For the 11th consecutive year, the University of Maine welcomed a record-breaking first-year class to campus.
“We’re thrilled about the size and quality of the new class,” said Robert Dana, dean of students. “It says volumes about how friendly UMaine is and how high-quality UMaine is.”
As a consequence of this first-year influx, the university has had to be creative in order to provide housing. Out of 2,173 first-year students, approximately 200 are reportedly living in converted study halls within first-year resident halls.
UMaine Director of Public Relations Joe Carr explained that remodeling projects at Colvin and Stodder Halls reduced the number of available rooms this semester. When those projects are complete, Carr said, the student housing situation will be significantly enhanced.
Faculty and students have mixed opinions on the overcrowding issue. “I absolutely love it!” said Jennifer Cornish, a first-year student residing in a lounge of Cumberland Hall. Cornish and others embraced the “roomy” atmosphere of the study halls.
The temporary housing, according to some students, provides a better social experience than regular rooms on campus. Some students leave their doors open to welcome and invite others into their rooms -sometimes to study and other times to socialize.
With all the bonuses that these temporarily provide, there are still a number of basic accommodations these rooms lack.
Inadequate furniture is an issue in these “suites.” At most, the three or four students who were put into each of these lounges are furnished with no more than two desks and two dressers to share, in comparison to one desk and one dresser per person in double rooms.
In the Oxford, Somerset and Knox resident halls, lounges are located in the middle of the building, leaving it without a window. Lounges in Androscoggin, Cumberland and Gannett Halls are located to the side of each building, but have large windows facing the main hallways.
In an attempt to fix the situation, thin layers of colored paper have been pasted over the glass to create some sense of privacy. Staff members measured windows and will soon equip the study halls with blinds.
Student complaints about the window problems include faint colorful glows from the hallway lights and unwanted amounts of noise early in the day and late at night.
“The lights go on and off at night,” Guy Landers said, noting the light switch for his room in Knox Hall located on the outside.
A number of students who live in the study lounges applied for housing later than suggested. “There was a sharp increase in housing requests as we moved toward September, and that is when it became clear that it would be difficult to satisfy all of those requests,” Carr said.

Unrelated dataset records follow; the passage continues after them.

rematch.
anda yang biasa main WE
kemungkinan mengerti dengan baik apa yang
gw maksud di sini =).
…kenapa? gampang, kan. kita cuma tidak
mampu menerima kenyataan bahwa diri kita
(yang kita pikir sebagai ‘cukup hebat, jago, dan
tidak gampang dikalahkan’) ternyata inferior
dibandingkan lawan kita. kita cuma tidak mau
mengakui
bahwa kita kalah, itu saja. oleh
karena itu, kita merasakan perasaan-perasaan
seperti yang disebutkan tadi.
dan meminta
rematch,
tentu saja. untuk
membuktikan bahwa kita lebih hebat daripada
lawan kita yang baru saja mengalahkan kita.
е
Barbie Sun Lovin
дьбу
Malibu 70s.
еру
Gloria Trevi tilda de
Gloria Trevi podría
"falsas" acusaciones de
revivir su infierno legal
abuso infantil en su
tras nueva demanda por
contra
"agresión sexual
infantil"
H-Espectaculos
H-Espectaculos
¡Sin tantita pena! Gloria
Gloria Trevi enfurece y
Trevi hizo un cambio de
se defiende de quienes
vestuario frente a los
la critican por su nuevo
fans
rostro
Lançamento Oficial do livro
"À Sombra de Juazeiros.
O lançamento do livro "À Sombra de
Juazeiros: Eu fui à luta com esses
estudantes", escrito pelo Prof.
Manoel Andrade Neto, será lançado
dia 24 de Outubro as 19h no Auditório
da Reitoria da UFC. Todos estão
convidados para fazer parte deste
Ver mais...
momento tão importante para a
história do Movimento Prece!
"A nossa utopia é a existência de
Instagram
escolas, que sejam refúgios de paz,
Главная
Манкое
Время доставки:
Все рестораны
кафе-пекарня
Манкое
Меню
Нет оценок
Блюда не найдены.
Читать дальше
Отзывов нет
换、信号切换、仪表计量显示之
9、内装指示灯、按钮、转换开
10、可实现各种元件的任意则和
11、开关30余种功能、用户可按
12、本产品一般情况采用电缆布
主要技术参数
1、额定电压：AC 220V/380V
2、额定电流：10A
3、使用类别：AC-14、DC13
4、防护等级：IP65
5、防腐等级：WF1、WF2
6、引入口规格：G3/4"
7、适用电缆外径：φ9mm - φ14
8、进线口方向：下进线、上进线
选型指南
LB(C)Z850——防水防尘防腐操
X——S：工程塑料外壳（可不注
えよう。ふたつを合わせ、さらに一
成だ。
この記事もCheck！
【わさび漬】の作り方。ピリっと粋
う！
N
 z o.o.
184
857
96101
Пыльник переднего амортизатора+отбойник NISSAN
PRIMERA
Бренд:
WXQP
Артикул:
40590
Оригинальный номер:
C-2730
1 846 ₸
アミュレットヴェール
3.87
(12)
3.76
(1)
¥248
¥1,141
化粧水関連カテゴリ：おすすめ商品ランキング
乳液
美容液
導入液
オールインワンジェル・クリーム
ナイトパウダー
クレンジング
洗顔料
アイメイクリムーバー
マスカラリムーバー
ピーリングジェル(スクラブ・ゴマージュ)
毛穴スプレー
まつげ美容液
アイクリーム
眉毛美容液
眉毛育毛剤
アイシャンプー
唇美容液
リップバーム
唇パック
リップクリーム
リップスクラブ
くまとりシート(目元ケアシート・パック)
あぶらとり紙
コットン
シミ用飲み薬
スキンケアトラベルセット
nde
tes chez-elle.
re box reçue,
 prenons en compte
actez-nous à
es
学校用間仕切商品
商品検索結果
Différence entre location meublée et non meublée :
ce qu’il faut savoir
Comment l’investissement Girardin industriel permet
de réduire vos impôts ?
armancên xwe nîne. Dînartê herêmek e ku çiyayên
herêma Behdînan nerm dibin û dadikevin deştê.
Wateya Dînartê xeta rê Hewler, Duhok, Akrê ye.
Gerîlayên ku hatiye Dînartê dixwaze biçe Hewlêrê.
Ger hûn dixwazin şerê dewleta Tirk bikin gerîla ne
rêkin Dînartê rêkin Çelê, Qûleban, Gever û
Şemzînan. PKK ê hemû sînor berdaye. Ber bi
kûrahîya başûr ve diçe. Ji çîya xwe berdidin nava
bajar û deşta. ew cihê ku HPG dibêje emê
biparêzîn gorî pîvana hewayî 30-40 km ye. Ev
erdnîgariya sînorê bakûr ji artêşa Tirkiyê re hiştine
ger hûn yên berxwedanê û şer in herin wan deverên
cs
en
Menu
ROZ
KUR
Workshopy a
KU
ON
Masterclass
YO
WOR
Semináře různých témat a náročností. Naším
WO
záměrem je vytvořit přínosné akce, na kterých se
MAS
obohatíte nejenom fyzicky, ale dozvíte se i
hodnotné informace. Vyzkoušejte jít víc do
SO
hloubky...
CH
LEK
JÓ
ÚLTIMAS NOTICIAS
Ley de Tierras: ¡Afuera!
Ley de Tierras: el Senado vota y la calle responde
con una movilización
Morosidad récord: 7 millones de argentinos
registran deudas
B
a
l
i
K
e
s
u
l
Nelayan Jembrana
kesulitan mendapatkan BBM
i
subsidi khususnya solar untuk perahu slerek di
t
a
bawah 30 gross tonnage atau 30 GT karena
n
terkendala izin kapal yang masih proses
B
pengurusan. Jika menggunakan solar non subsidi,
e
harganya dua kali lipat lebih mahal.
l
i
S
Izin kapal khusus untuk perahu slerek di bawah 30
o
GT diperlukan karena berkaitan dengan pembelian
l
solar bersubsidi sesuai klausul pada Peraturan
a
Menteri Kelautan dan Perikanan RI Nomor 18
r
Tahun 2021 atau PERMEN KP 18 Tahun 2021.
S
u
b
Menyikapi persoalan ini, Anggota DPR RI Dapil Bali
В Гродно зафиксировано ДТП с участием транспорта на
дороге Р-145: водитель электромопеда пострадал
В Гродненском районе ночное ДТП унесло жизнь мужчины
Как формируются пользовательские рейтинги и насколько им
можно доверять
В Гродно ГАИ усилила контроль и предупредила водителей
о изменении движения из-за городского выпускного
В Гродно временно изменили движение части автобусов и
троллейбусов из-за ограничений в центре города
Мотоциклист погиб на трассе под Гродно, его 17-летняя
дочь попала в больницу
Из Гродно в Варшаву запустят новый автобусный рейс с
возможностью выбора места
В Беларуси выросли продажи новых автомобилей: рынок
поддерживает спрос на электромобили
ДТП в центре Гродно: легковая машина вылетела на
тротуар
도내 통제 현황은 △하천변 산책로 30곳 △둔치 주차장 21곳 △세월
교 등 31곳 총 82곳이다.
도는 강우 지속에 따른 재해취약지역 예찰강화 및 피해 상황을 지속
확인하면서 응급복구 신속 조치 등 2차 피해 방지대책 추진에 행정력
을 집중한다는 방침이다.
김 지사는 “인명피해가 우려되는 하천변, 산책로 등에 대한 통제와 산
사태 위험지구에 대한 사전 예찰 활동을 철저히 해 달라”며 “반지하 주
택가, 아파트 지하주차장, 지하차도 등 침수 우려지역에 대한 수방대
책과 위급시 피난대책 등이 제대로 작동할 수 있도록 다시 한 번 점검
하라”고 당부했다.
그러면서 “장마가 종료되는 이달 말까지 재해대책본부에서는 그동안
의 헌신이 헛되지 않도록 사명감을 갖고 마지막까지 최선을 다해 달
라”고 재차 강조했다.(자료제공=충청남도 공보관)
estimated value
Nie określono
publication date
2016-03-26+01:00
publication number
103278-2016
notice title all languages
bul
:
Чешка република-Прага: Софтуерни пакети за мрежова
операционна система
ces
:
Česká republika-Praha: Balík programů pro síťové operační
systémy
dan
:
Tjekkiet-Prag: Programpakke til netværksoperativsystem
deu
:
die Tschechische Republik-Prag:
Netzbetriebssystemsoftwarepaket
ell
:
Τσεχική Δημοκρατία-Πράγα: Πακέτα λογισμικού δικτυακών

Despite some inconveniences, one disappointment with the lounges is that they will be temporary.
“We just really can’t settle in,” said James Crossland, a first-year resident of Cumberland Hall.
Notifications were sent via e-mail telling students they will move out of the lounge rooms and into actual resident rooms soon.
Relocation has begun for some living in lounges, while others are still waiting for their opportunity to move into a real room.